--- Directions for this task ---
Copy every line in the records below that contains the word "mémoire".
** Opening Data for this task block **
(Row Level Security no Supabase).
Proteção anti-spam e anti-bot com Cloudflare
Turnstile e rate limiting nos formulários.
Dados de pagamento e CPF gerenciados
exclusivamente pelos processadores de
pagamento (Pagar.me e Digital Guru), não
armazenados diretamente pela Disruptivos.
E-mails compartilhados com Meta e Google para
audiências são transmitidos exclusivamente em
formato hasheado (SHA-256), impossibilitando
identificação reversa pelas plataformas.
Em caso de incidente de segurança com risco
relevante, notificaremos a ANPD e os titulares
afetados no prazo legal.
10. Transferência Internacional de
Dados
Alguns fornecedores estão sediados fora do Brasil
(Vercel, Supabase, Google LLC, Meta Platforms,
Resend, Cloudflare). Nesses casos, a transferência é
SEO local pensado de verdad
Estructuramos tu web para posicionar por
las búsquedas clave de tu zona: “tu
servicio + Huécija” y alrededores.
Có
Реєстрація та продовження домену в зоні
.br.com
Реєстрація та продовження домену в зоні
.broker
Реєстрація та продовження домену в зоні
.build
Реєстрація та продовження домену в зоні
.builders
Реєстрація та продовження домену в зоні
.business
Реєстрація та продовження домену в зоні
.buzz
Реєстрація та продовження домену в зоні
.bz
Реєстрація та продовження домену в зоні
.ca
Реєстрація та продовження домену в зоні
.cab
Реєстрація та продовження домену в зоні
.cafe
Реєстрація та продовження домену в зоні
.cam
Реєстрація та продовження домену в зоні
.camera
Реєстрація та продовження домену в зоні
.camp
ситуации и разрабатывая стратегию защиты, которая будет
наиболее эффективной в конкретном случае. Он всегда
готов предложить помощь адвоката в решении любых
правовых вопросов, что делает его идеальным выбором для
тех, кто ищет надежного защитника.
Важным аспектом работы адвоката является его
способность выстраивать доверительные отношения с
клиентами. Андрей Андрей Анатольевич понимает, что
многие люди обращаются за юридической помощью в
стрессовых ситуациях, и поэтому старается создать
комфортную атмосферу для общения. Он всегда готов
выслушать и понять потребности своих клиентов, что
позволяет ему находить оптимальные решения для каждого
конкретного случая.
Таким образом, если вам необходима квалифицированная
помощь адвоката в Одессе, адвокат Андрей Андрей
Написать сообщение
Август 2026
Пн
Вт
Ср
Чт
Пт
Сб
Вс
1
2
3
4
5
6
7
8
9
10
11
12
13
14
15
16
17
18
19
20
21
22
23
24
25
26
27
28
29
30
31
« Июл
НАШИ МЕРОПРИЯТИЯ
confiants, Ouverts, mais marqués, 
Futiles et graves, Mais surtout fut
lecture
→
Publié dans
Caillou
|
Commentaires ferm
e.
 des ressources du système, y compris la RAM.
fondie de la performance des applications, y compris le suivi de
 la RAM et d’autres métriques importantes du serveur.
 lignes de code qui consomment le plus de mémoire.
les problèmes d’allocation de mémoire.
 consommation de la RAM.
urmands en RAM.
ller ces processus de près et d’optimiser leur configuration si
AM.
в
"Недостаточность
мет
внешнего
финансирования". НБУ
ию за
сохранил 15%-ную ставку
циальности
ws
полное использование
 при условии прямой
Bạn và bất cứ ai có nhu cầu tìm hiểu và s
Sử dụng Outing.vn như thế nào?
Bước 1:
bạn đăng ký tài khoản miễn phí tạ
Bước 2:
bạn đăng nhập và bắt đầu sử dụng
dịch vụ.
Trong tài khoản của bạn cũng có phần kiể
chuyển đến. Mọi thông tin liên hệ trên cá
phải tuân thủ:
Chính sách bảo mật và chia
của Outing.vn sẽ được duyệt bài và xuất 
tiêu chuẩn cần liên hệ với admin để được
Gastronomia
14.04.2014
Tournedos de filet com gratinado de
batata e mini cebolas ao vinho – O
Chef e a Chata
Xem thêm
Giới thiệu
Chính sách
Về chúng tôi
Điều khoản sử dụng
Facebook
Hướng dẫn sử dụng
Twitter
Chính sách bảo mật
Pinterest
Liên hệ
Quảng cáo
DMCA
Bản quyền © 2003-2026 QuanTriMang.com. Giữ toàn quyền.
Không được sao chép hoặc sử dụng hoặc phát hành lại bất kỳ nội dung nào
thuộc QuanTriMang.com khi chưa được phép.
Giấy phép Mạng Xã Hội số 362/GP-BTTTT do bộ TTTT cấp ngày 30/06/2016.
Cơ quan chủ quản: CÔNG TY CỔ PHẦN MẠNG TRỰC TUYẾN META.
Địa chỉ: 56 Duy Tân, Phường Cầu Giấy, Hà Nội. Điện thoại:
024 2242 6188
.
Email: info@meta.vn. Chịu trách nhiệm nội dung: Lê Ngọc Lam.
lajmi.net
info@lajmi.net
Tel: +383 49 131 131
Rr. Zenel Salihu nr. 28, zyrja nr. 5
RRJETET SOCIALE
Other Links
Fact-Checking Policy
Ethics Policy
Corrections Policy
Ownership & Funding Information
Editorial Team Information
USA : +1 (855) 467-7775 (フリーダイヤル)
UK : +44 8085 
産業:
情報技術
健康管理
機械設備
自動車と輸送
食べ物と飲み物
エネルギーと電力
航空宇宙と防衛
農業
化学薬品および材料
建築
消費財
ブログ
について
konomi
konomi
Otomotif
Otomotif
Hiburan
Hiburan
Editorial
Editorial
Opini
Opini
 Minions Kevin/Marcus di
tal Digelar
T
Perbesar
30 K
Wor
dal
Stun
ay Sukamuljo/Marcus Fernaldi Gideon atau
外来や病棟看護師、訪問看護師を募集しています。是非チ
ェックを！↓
** Closing Data for this task block **
--- Solution ---
 lignes de code qui consomment le plus de mémoire.
les problèmes d’allocation de mémoire.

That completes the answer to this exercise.